● **The problem**
Reproduce the data exactly as it stands.

___ Data extracts ___

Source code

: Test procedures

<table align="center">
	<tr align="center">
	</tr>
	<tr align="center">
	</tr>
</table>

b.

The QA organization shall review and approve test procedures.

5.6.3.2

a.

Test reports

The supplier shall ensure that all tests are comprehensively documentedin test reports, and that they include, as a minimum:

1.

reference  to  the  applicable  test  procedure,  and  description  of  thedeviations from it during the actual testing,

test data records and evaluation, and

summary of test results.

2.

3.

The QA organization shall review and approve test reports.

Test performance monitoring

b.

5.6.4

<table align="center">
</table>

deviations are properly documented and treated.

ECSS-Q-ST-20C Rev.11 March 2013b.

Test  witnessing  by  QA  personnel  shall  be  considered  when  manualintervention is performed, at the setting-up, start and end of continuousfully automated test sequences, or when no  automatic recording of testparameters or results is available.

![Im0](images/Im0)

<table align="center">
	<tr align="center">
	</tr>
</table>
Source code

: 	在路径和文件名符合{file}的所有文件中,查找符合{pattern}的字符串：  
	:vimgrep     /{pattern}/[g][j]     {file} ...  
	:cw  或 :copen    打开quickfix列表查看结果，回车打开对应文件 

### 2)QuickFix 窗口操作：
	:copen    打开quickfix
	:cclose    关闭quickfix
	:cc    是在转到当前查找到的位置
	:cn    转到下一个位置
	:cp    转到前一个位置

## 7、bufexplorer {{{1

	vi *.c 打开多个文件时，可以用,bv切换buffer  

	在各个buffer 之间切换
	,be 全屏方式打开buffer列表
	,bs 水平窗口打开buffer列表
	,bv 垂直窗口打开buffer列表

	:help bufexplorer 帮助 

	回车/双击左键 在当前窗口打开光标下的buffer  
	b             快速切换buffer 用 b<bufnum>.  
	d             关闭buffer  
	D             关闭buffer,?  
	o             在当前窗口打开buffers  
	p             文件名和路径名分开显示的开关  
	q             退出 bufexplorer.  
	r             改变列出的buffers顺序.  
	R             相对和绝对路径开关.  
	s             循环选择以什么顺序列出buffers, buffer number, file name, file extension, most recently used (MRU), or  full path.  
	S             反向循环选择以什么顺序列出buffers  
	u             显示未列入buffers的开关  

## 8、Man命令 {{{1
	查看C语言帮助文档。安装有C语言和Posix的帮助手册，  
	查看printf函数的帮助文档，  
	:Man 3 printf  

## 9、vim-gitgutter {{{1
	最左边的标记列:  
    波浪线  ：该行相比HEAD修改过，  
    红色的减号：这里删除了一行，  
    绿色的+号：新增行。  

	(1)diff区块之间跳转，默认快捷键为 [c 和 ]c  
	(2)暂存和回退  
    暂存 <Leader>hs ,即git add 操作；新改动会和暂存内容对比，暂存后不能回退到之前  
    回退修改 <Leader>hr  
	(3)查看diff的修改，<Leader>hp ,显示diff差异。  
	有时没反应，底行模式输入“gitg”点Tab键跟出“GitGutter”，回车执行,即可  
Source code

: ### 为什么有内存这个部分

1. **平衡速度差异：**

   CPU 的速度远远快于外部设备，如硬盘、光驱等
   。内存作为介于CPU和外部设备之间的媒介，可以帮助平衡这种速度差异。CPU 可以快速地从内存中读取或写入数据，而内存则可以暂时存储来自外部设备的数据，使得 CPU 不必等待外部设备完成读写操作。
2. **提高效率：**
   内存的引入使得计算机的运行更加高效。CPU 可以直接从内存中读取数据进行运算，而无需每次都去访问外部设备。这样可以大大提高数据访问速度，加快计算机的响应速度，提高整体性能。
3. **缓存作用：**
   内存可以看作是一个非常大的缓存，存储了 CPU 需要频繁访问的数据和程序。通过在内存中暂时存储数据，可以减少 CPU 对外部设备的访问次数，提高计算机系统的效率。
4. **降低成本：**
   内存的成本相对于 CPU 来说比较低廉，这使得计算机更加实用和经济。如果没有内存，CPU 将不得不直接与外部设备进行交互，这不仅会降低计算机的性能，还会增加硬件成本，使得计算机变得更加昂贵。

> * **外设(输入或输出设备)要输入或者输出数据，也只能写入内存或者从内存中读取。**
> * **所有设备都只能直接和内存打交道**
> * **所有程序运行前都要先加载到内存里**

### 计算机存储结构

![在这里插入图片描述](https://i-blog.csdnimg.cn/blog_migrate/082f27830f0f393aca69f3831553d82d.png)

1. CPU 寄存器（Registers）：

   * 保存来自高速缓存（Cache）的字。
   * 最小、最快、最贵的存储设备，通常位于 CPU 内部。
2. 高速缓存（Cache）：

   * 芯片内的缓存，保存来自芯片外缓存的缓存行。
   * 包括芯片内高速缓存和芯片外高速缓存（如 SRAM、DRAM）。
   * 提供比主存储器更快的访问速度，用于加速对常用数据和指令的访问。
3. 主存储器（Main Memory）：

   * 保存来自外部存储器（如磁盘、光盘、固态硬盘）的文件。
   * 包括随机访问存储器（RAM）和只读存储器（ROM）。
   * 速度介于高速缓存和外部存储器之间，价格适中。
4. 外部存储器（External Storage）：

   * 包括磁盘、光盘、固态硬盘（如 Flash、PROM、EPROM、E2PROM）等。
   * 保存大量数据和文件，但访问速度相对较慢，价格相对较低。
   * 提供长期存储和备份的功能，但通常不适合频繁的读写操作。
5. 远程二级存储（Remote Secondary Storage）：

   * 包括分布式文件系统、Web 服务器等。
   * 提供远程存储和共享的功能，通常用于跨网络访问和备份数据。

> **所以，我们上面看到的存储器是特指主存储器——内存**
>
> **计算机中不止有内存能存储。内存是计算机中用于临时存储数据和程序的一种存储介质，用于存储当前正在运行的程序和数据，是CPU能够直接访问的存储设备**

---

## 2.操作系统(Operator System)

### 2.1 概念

___

● **Your response**
Source code

: Test procedures

<table align="center">
	<tr align="center">
	</tr>
	<tr align="center">
	</tr>
</table>

b.

The QA organization shall review and approve test procedures.

5.6.3.2

a.

Test reports

The supplier shall ensure that all tests are comprehensively documentedin test reports, and that they include, as a minimum:

1.

reference  to  the  applicable  test  procedure,  and  description  of  thedeviations from it during the actual testing,

test data records and evaluation, and

summary of test results.

2.

3.

The QA organization shall review and approve test reports.

Test performance monitoring

b.

5.6.4

<table align="center">
</table>

deviations are properly documented and treated.

ECSS-Q-ST-20C Rev.11 March 2013b.

Test  witnessing  by  QA  personnel  shall  be  considered  when  manualintervention is performed, at the setting-up, start and end of continuousfully automated test sequences, or when no  automatic recording of testparameters or results is available.

![Im0](images/Im0)

<table align="center">
	<tr align="center">
	</tr>
</table>
Source code

: 	在路径和文件名符合{file}的所有文件中,查找符合{pattern}的字符串：  
	:vimgrep     /{pattern}/[g][j]     {file} ...  
	:cw  或 :copen    打开quickfix列表查看结果，回车打开对应文件 

### 2)QuickFix 窗口操作：
	:copen    打开quickfix
	:cclose    关闭quickfix
	:cc    是在转到当前查找到的位置
	:cn    转到下一个位置
	:cp    转到前一个位置

## 7、bufexplorer {{{1

	vi *.c 打开多个文件时，可以用,bv切换buffer  

	在各个buffer 之间切换
	,be 全屏方式打开buffer列表
	,bs 水平窗口打开buffer列表
	,bv 垂直窗口打开buffer列表

	:help bufexplorer 帮助 

	回车/双击左键 在当前窗口打开光标下的buffer  
	b             快速切换buffer 用 b<bufnum>.  
	d             关闭buffer  
	D             关闭buffer,?  
	o             在当前窗口打开buffers  
	p             文件名和路径名分开显示的开关  
	q             退出 bufexplorer.  
	r             改变列出的buffers顺序.  
	R             相对和绝对路径开关.  
	s             循环选择以什么顺序列出buffers, buffer number, file name, file extension, most recently used (MRU), or  full path.  
	S             反向循环选择以什么顺序列出buffers  
	u             显示未列入buffers的开关  

## 8、Man命令 {{{1
	查看C语言帮助文档。安装有C语言和Posix的帮助手册，  
	查看printf函数的帮助文档，  
	:Man 3 printf  

## 9、vim-gitgutter {{{1
	最左边的标记列:  
    波浪线  ：该行相比HEAD修改过，  
    红色的减号：这里删除了一行，  
    绿色的+号：新增行。  

	(1)diff区块之间跳转，默认快捷键为 [c 和 ]c  
	(2)暂存和回退  
    暂存 <Leader>hs ,即git add 操作；新改动会和暂存内容对比，暂存后不能回退到之前  
    回退修改 <Leader>hr  
	(3)查看diff的修改，<Leader>hp ,显示diff差异。  
	有时没反应，底行模式输入“gitg”点Tab键跟出“GitGutter”，回车执行,即可  
Source code

: ### 为什么有内存这个部分

1. **平衡速度差异：**

   CPU 的速度远远快于外部设备，如硬盘、光驱等
   。内存作为介于CPU和外部设备之间的媒介，可以帮助平衡这种速度差异。CPU 可以快速地从内存中读取或写入数据，而内存则可以暂时存储来自外部设备的数据，使得 CPU 不必等待外部设备完成读写操作。
2. **提高效率：**
   内存的引入使得计算机的运行更加高效。CPU 可以直接从内存中读取数据进行运算，而无需每次都去访问外部设备。这样可以大大提高数据访问速度，加快计算机的响应速度，提高整体性能。
3. **缓存作用：**
   内存可以看作是一个非常大的缓存，存储了 CPU 需要频繁访问的数据和程序。通过在内存中暂时存储数据，可以减少 CPU 对外部设备的访问次数，提高计算机系统的效率。
4. **降低成本：**
   内存的成本相对于 CPU 来说比较低廉，这使得计算机更加实用和经济。如果没有内存，CPU 将不得不直接与外部设备进行交互，这不仅会降低计算机的性能，还会增加硬件成本，使得计算机变得更加昂贵。

> * **外设(输入或输出设备)要输入或者输出数据，也只能写入内存或者从内存中读取。**
> * **所有设备都只能直接和内存打交道**
> * **所有程序运行前都要先加载到内存里**

### 计算机存储结构

![在这里插入图片描述](https://i-blog.csdnimg.cn/blog_migrate/082f27830f0f393aca69f3831553d82d.png)

1. CPU 寄存器（Registers）：

   * 保存来自高速缓存（Cache）的字。
   * 最小、最快、最贵的存储设备，通常位于 CPU 内部。
2. 高速缓存（Cache）：

   * 芯片内的缓存，保存来自芯片外缓存的缓存行。
   * 包括芯片内高速缓存和芯片外高速缓存（如 SRAM、DRAM）。
   * 提供比主存储器更快的访问速度，用于加速对常用数据和指令的访问。
3. 主存储器（Main Memory）：

   * 保存来自外部存储器（如磁盘、光盘、固态硬盘）的文件。
   * 包括随机访问存储器（RAM）和只读存储器（ROM）。
   * 速度介于高速缓存和外部存储器之间，价格适中。
4. 外部存储器（External Storage）：

   * 包括磁盘、光盘、固态硬盘（如 Flash、PROM、EPROM、E2PROM）等。
   * 保存大量数据和文件，但访问速度相对较慢，价格相对较低。
   * 提供长期存储和备份的功能，但通常不适合频繁的读写操作。
5. 远程二级存储（Remote Secondary Storage）：

   * 包括分布式文件系统、Web 服务器等。
   * 提供远程存储和共享的功能，通常用于跨网络访问和备份数据。

> **所以，我们上面看到的存储器是特指主存储器——内存**
>
> **计算机中不止有内存能存储。内存是计算机中用于临时存储数据和程序的一种存储介质，用于存储当前正在运行的程序和数据，是CPU能够直接访问的存储设备**

---

## 2.操作系统(Operator System)

### 2.1 概念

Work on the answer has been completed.